Further, the film seems to prod viewers toward the ideological presumption that if only America would stop working with dictators, things would work out much more nicely in the world (hence the impressionable young man's question at the outset of the discussion), when, in fact, realistically, the world is full of dictators and it would be quite a trick to enlist their cooperation while insisting that they give up power (witness Mubarak in Egypt, a scenario that ended in disaster for American interests, or other dictators removed from power and then the utterly destabilized aftermath: Yugoslavia, Libya, etc). And so, I attended this film with two Muslim women (family members by marriage), hoping they would find in Benazir Bhutto a figure they could look to for inspiration, and I'm sure the film accomplished that to some degree, for it adequately chronicles her life, imprisonment, and heartbreaking trials, but it fails in other ways.

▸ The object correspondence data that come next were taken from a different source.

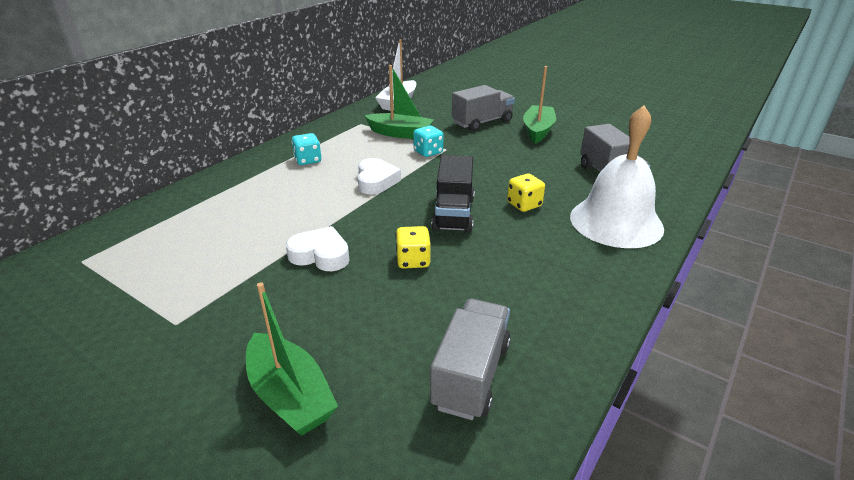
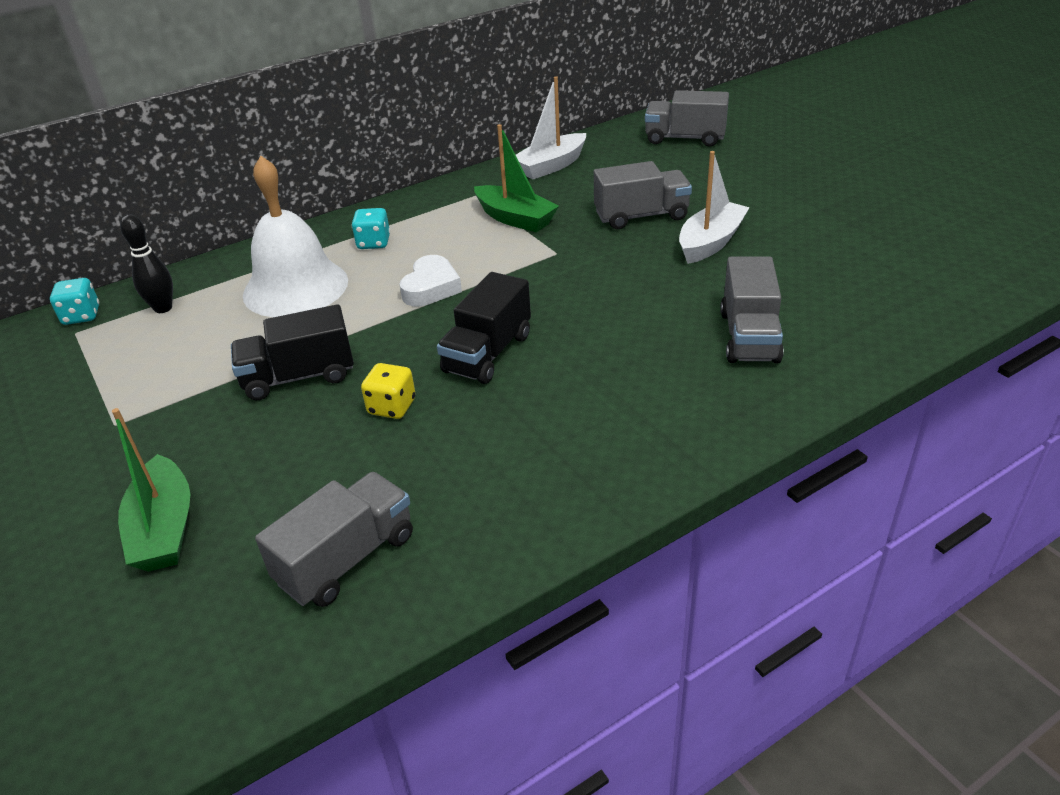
camera: 25 degrees right, 5 degrees up
white heart [286,226,349,271] -> black truck [231,304,354,400]
turquoise dice [413,126,443,157] -> turquoise dice moved to [50,278,99,325]
yellow dice [507,174,545,212] -> none
green boat [523,66,556,144] -> white boat [679,151,750,264]
white bell [570,105,664,248] -> white bell moved to [243,156,348,317]
none -> black bowling pin [120,214,173,313]
none -> grey truck [645,90,729,146]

Particularly telling was the producer's inclusion of his own weeping when being interviewed, as he recalled the tragic assassination. We certainly can't fault him for such feelings of grief, but to deliberately and conspicuously include such a scene in the film seems the height of self-indulgence, showing us his ability "to feel," when a more appropriate course of action, it seems, would been to have grieved in private, as opposed to having exploited that expression on film. It was really quite strange (although consistent with the "bleeding heart liberal" psychology) to see a producer presenting a film in which he, himself is choking on his tears, knowing that he is responsible for the production of the film, and so the word "self-indulgent comes to mind. Nor was he, apparently, able to separate his own political feelings from a film that should have been an homage to a truly great woman. That was why I attended, to behold such an homage, and so that two Muslim women living in the US could as well (and that was to some degree accomplished), not so that they would be induced to believing that America is always to blame.